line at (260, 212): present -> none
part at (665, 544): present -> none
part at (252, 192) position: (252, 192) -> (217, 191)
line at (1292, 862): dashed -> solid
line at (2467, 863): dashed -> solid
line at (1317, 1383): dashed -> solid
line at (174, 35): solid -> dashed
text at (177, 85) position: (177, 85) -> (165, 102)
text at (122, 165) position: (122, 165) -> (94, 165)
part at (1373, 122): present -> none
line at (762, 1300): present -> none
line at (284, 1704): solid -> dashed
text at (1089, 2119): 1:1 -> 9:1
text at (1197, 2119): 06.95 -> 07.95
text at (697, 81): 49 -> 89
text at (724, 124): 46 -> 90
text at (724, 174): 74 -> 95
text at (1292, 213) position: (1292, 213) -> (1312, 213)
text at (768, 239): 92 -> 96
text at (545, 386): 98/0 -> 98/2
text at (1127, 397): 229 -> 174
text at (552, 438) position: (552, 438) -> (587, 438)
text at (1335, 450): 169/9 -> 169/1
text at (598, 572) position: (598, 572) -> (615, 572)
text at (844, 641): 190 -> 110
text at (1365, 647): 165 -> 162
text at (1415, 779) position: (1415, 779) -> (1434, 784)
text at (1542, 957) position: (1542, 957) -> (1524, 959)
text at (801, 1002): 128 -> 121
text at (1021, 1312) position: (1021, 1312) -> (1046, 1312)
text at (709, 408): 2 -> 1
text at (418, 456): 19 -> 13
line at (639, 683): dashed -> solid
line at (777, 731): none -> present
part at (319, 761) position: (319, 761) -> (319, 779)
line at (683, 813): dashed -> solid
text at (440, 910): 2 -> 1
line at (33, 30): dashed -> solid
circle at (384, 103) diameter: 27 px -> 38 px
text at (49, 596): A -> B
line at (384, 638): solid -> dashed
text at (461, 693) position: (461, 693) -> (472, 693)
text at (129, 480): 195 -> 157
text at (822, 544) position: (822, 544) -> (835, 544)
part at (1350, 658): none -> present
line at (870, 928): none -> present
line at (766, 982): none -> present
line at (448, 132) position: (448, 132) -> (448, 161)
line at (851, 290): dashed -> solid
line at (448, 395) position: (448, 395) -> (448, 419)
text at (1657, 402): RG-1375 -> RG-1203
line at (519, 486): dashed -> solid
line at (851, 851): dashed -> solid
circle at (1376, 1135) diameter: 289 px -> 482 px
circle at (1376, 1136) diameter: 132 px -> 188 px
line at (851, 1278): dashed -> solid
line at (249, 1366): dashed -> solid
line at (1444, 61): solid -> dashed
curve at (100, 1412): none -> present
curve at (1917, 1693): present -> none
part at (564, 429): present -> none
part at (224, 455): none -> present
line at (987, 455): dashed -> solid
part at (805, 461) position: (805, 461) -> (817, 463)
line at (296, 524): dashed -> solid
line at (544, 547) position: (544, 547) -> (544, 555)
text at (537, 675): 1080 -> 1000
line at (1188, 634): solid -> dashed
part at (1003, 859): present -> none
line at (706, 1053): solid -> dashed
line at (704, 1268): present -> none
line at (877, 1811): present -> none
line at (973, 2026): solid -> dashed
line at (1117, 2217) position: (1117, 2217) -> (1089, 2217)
::::::::
→ **Task**
Rewrite all the items above with every "dashed" replaced by "broken" and nothing else altered.

→ **Correct output**
line at (260, 212): present -> none
part at (665, 544): present -> none
part at (252, 192) position: (252, 192) -> (217, 191)
line at (1292, 862): broken -> solid
line at (2467, 863): broken -> solid
line at (1317, 1383): broken -> solid
line at (174, 35): solid -> broken
text at (177, 85) position: (177, 85) -> (165, 102)
text at (122, 165) position: (122, 165) -> (94, 165)
part at (1373, 122): present -> none
line at (762, 1300): present -> none
line at (284, 1704): solid -> broken
text at (1089, 2119): 1:1 -> 9:1
text at (1197, 2119): 06.95 -> 07.95
text at (697, 81): 49 -> 89
text at (724, 124): 46 -> 90
text at (724, 174): 74 -> 95
text at (1292, 213) position: (1292, 213) -> (1312, 213)
text at (768, 239): 92 -> 96
text at (545, 386): 98/0 -> 98/2
text at (1127, 397): 229 -> 174
text at (552, 438) position: (552, 438) -> (587, 438)
text at (1335, 450): 169/9 -> 169/1
text at (598, 572) position: (598, 572) -> (615, 572)
text at (844, 641): 190 -> 110
text at (1365, 647): 165 -> 162
text at (1415, 779) position: (1415, 779) -> (1434, 784)
text at (1542, 957) position: (1542, 957) -> (1524, 959)
text at (801, 1002): 128 -> 121
text at (1021, 1312) position: (1021, 1312) -> (1046, 1312)
text at (709, 408): 2 -> 1
text at (418, 456): 19 -> 13
line at (639, 683): broken -> solid
line at (777, 731): none -> present
part at (319, 761) position: (319, 761) -> (319, 779)
line at (683, 813): broken -> solid
text at (440, 910): 2 -> 1
line at (33, 30): broken -> solid
circle at (384, 103) diameter: 27 px -> 38 px
text at (49, 596): A -> B
line at (384, 638): solid -> broken
text at (461, 693) position: (461, 693) -> (472, 693)
text at (129, 480): 195 -> 157
text at (822, 544) position: (822, 544) -> (835, 544)
part at (1350, 658): none -> present
line at (870, 928): none -> present
line at (766, 982): none -> present
line at (448, 132) position: (448, 132) -> (448, 161)
line at (851, 290): broken -> solid
line at (448, 395) position: (448, 395) -> (448, 419)
text at (1657, 402): RG-1375 -> RG-1203
line at (519, 486): broken -> solid
line at (851, 851): broken -> solid
circle at (1376, 1135) diameter: 289 px -> 482 px
circle at (1376, 1136) diameter: 132 px -> 188 px
line at (851, 1278): broken -> solid
line at (249, 1366): broken -> solid
line at (1444, 61): solid -> broken
curve at (100, 1412): none -> present
curve at (1917, 1693): present -> none
part at (564, 429): present -> none
part at (224, 455): none -> present
line at (987, 455): broken -> solid
part at (805, 461) position: (805, 461) -> (817, 463)
line at (296, 524): broken -> solid
line at (544, 547) position: (544, 547) -> (544, 555)
text at (537, 675): 1080 -> 1000
line at (1188, 634): solid -> broken
part at (1003, 859): present -> none
line at (706, 1053): solid -> broken
line at (704, 1268): present -> none
line at (877, 1811): present -> none
line at (973, 2026): solid -> broken
line at (1117, 2217) position: (1117, 2217) -> (1089, 2217)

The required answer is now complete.